* _EXERCISE INSTRUCTIONS_
Reproduce the following lines word for word, omitting the pictures.

** SOURCE DATA follows **

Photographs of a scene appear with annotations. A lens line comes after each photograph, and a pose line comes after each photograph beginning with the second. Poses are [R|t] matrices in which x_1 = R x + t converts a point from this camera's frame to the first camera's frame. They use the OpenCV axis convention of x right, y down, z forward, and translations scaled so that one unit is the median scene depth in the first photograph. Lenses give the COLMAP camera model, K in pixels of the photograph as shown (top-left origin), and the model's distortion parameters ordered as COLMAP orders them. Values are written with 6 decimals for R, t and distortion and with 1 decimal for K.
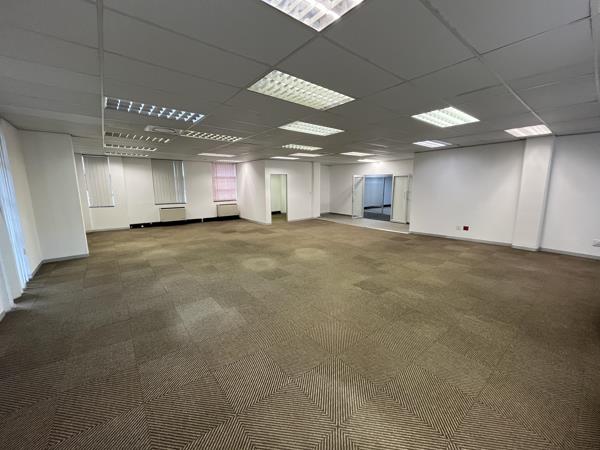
lens RADIAL K [[241.7, 0, 299.6], [0, 241.7, 224.6], [0, 0, 1]] dist [0.003299, 0.000425]
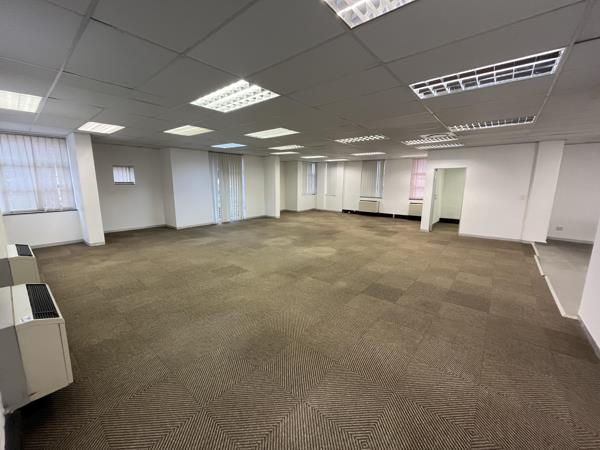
lens RADIAL K [[241.7, 0, 298.5], [0, 241.7, 224.4], [0, 0, 1]] dist [0.003299, 0.000425]
pose [[0.191005, 0.175335, -0.965803, 0.598724], [-0.164002, 0.975788, 0.144713, -0.074112], [0.967791, 0.130752, 0.215136, 0.436809]]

** End of SOURCE DATA **

* _RESULT OF THIS EXERCISE_
Photographs of a scene appear with annotations. A lens line comes after each photograph, and a pose line comes after each photograph beginning with the second. Poses are [R|t] matrices in which x_1 = R x + t converts a point from this camera's frame to the first camera's frame. They use the OpenCV axis convention of x right, y down, z forward, and translations scaled so that one unit is the median scene depth in the first photograph. Lenses give the COLMAP camera model, K in pixels of the photograph as shown (top-left origin), and the model's distortion parameters ordered as COLMAP orders them. Values are written with 6 decimals for R, t and distortion and with 1 decimal for K.
lens RADIAL K [[241.7, 0, 299.6], [0, 241.7, 224.6], [0, 0, 1]] dist [0.003299, 0.000425]
lens RADIAL K [[241.7, 0, 298.5], [0, 241.7, 224.4], [0, 0, 1]] dist [0.003299, 0.000425]
pose [[0.191005, 0.175335, -0.965803, 0.598724], [-0.164002, 0.975788, 0.144713, -0.074112], [0.967791, 0.130752, 0.215136, 0.436809]]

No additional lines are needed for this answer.